Prompt – Only the text of the entries below should appear in your exact transcription; leave out every picture.

Entries provided –

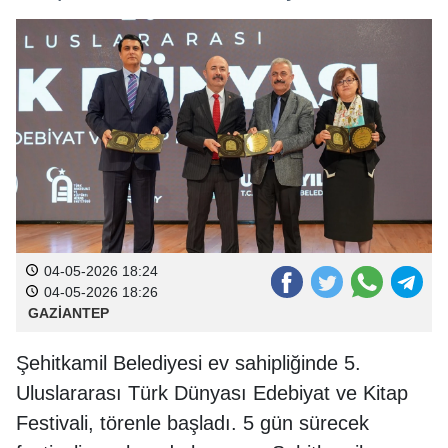
04-05-2026 18:24
04-05-2026 18:26
GAZİANTEP
Şehitkamil Belediyesi ev sahipliğinde 5.
Uluslararası Türk Dünyası Edebiyat ve Kitap
Festivali, törenle başladı. 5 gün sürecek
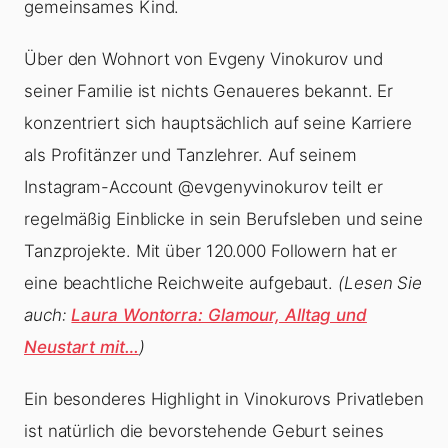
gemeinsames Kind.
Über den Wohnort von Evgeny Vinokurov und
seiner Familie ist nichts Genaueres bekannt. Er
konzentriert sich hauptsächlich auf seine Karriere
als Profitänzer und Tanzlehrer. Auf seinem
Instagram-Account @evgenyvinokurov teilt er
regelmäßig Einblicke in sein Berufsleben und seine
Tanzprojekte. Mit über 120.000 Followern hat er
eine beachtliche Reichweite aufgebaut.
(Lesen Sie
auch:
Laura Wontorra: Glamour, Alltag und
Neustart mit…
)
Ein besonderes Highlight in Vinokurovs Privatleben
ist natürlich die bevorstehende Geburt seines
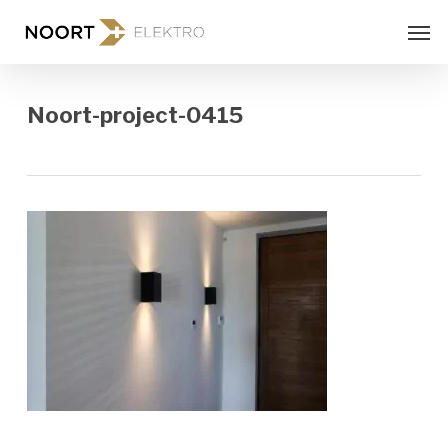
Skip
Men
to
main
content
Noort-project-0415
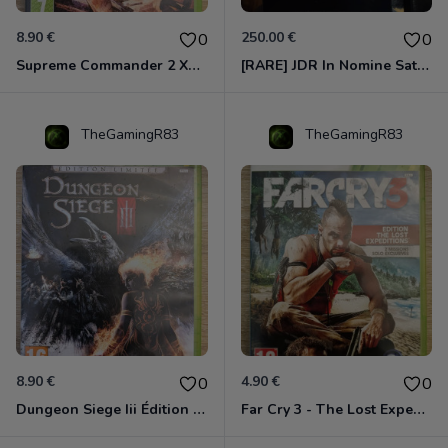
8.90 €
250.00 €
0
0
Supreme Commander 2 Xbox 360
[RARE] JDR In Nomine Satanis / Magna Veritas – 1ère Édition BOÎTE (DOS BLANC, 1989) - CROC / Siroz
TheGamingR83
TheGamingR83
8.90 €
4.90 €
0
0
Dungeon Siege Iii Édition Limitée - Vf Intégrale Xbox 360
Far Cry 3 - The Lost Expeditions - Edition Spéciale Xbox 360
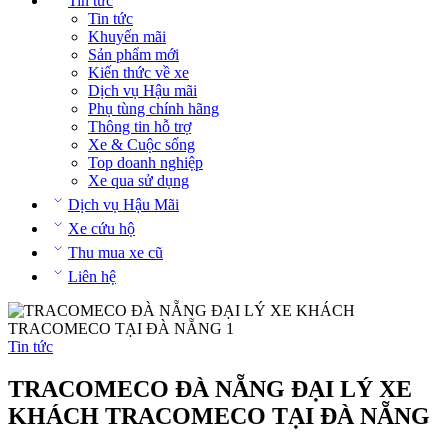
Tin tức
Tin tức
Khuyến mãi
Sản phẩm mới
Kiến thức về xe
Dịch vụ Hậu mãi
Phụ tùng chính hãng
Thông tin hỗ trợ
Xe & Cuộc sống
Top doanh nghiệp
Xe qua sử dụng
Dịch vụ Hậu Mãi
Xe cứu hộ
Thu mua xe cũ
Liên hệ
Tin tức
TRACOMECO ĐÀ NẴNG ĐẠI LÝ XE
KHÁCH TRACOMECO TẠI ĐÀ NẴNG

Answer for this exercise –
04-05-2026 18:24
04-05-2026 18:26
GAZİANTEP
Şehitkamil Belediyesi ev sahipliğinde 5.
Uluslararası Türk Dünyası Edebiyat ve Kitap
Festivali, törenle başladı. 5 gün sürecek
gemeinsames Kind.
Über den Wohnort von Evgeny Vinokurov und
seiner Familie ist nichts Genaueres bekannt. Er
konzentriert sich hauptsächlich auf seine Karriere
als Profitänzer und Tanzlehrer. Auf seinem
Instagram-Account @evgenyvinokurov teilt er
regelmäßig Einblicke in sein Berufsleben und seine
Tanzprojekte. Mit über 120.000 Followern hat er
eine beachtliche Reichweite aufgebaut.
(Lesen Sie
auch:
Laura Wontorra: Glamour, Alltag und
Neustart mit…
)
Ein besonderes Highlight in Vinokurovs Privatleben
ist natürlich die bevorstehende Geburt seines
Skip
Men
to
main
content
Noort-project-0415
8.90 €
250.00 €
0
0
Supreme Commander 2 Xbox 360
[RARE] JDR In Nomine Satanis / Magna Veritas – 1ère Édition BOÎTE (DOS BLANC, 1989) - CROC / Siroz
TheGamingR83
TheGamingR83
8.90 €
4.90 €
0
0
Dungeon Siege Iii Édition Limitée - Vf Intégrale Xbox 360
Far Cry 3 - The Lost Expeditions - Edition Spéciale Xbox 360
Tin tức
Tin tức
Khuyến mãi
Sản phẩm mới
Kiến thức về xe
Dịch vụ Hậu mãi
Phụ tùng chính hãng
Thông tin hỗ trợ
Xe & Cuộc sống
Top doanh nghiệp
Xe qua sử dụng
Dịch vụ Hậu Mãi
Xe cứu hộ
Thu mua xe cũ
Liên hệ
Tin tức
TRACOMECO ĐÀ NẴNG ĐẠI LÝ XE
KHÁCH TRACOMECO TẠI ĐÀ NẴNG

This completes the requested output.